# illustrator cs2 odd font behavior



## dak26 (Jun 12, 2008)

I've tried this in illustrator on two different machines. I make two text boxes  one with small say 12pt type and another with large say 40pt type. I'll select text in the 40 pt and then select text in the 12 pt box - it will still say 40pt in all the font size windows. i have to select all or select twice for the proper size to appear. This is staring to drive me crazy.

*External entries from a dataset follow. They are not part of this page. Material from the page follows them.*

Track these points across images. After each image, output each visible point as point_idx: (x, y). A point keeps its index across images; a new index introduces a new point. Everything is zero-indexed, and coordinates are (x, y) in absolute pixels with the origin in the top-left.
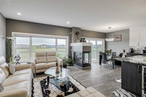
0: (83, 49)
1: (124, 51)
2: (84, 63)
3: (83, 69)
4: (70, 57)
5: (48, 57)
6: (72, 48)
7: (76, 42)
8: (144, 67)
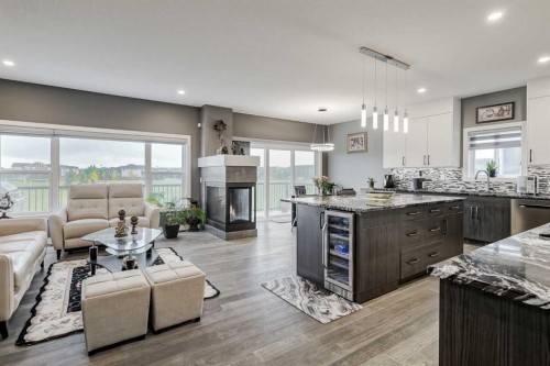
0: (228, 177)
1: (372, 184)
2: (231, 221)
3: (227, 240)
4: (194, 203)
5: (112, 200)
8: (327, 213)
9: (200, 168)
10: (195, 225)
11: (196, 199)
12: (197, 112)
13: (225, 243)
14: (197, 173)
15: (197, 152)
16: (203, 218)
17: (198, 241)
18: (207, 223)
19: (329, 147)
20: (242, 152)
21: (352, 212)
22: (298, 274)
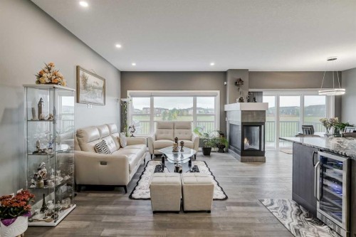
0: (242, 118)
2: (245, 148)
3: (243, 161)
4: (222, 134)
5: (176, 130)
6: (228, 114)
7: (235, 102)
8: (320, 153)
9: (226, 112)
10: (222, 149)
11: (223, 132)
12: (224, 74)
13: (240, 163)
14: (224, 115)
15: (223, 101)
16: (226, 145)
17: (222, 159)
18: (229, 148)
19: (341, 92)
20: (255, 100)
21: (346, 156)
22: (294, 199)
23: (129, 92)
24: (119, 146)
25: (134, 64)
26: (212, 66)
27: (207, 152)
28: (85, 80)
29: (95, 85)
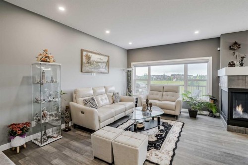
5: (165, 93)
6: (220, 79)
9: (219, 77)
12: (216, 40)
23: (132, 63)
24: (112, 102)
25: (130, 43)
26: (197, 34)
27: (193, 115)
28: (88, 58)
29: (100, 60)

I've trashed some preferences and eliminated all but the system fonts but nothing has worked.


----------



## Natobasso (Jun 20, 2008)

You might have an empty character/space that's 40 pt in the other box, or that entire box reads 40pt because you copied it?

As long as the font appears as 12pt or 40 this shouldn't matter.

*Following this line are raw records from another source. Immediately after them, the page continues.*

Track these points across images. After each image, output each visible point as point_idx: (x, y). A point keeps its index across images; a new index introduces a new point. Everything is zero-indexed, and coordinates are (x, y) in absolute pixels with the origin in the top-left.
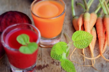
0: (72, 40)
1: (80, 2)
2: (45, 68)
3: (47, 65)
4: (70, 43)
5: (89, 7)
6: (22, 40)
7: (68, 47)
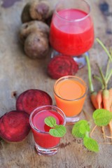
0: (92, 118)
1: (97, 76)
2: (68, 146)
3: (69, 143)
4: (91, 120)
5: (107, 82)
6: (49, 122)
7: (89, 124)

What font are you using and what font management tool?


----------



## dak26 (Jun 20, 2008)

I'm using myriad bold but it happens with any font. And I'm using linotype fontexplorer. It does not happen if I select the entire text in the box but just if I highlight a few characters.

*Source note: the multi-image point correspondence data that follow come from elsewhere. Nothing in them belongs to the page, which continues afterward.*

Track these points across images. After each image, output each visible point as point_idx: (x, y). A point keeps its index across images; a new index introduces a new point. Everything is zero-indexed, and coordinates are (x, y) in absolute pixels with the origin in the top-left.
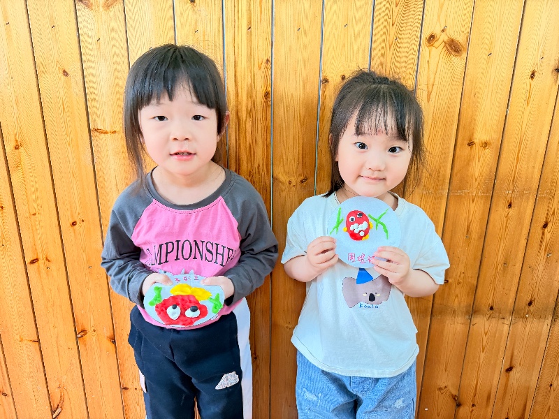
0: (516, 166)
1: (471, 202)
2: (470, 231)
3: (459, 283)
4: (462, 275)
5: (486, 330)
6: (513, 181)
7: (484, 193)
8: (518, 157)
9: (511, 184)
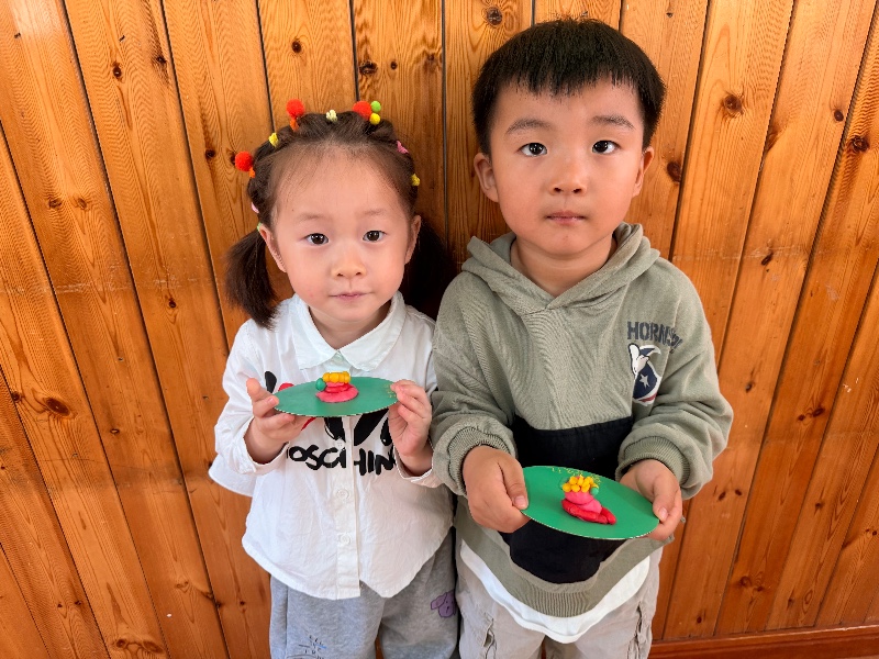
0: (155, 237)
1: (100, 301)
2: (121, 348)
3: (139, 432)
4: (139, 420)
5: (217, 498)
6: (161, 264)
7: (115, 285)
8: (151, 222)
9: (159, 268)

It isn't much of a problem when I can see the size difference but when this happens with 11 and 12 pt text it gets annoying.

thanks for the input


----------



## Natobasso (Jun 30, 2008)

Clean your fonts using FE.

Then, if that doesn't work, search for "illustrator" make a note of the locations of the .pref and .plist files you find, and move those to the trash. Don't delete those till you restart Illutrator. Hopefully the problem will cease.


----------